BEGIN GIVEN RECORDS
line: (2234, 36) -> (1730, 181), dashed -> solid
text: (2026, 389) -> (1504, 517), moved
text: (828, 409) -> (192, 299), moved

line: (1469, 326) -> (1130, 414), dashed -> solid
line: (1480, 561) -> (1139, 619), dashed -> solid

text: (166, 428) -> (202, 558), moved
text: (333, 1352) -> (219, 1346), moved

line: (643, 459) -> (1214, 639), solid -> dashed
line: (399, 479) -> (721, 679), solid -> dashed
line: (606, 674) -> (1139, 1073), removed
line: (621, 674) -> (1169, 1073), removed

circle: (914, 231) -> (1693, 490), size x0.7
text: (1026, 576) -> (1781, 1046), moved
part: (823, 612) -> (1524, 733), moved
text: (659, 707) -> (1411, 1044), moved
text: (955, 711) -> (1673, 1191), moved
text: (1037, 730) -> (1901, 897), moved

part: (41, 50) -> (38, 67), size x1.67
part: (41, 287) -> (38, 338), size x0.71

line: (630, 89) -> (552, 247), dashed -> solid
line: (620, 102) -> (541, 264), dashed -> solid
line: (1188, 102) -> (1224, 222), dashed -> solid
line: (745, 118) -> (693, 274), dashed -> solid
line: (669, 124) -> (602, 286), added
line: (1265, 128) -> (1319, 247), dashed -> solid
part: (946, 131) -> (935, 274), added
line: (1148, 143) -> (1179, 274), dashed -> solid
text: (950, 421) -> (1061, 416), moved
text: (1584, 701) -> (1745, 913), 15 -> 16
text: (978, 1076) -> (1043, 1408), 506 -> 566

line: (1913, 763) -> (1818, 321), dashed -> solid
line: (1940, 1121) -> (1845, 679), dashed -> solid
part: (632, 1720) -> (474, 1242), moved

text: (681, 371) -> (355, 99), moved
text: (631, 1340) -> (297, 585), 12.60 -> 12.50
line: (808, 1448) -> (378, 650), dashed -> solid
END GIVEN RECORDS
• [YOUR OBJECTIVE]:
Search the entries above for the word "part" and copy each line where it appears.

• [ANSWER TO THE PROBLEM]:
part: (823, 612) -> (1524, 733), moved
part: (41, 50) -> (38, 67), size x1.67
part: (41, 287) -> (38, 338), size x0.71
part: (946, 131) -> (935, 274), added
part: (632, 1720) -> (474, 1242), moved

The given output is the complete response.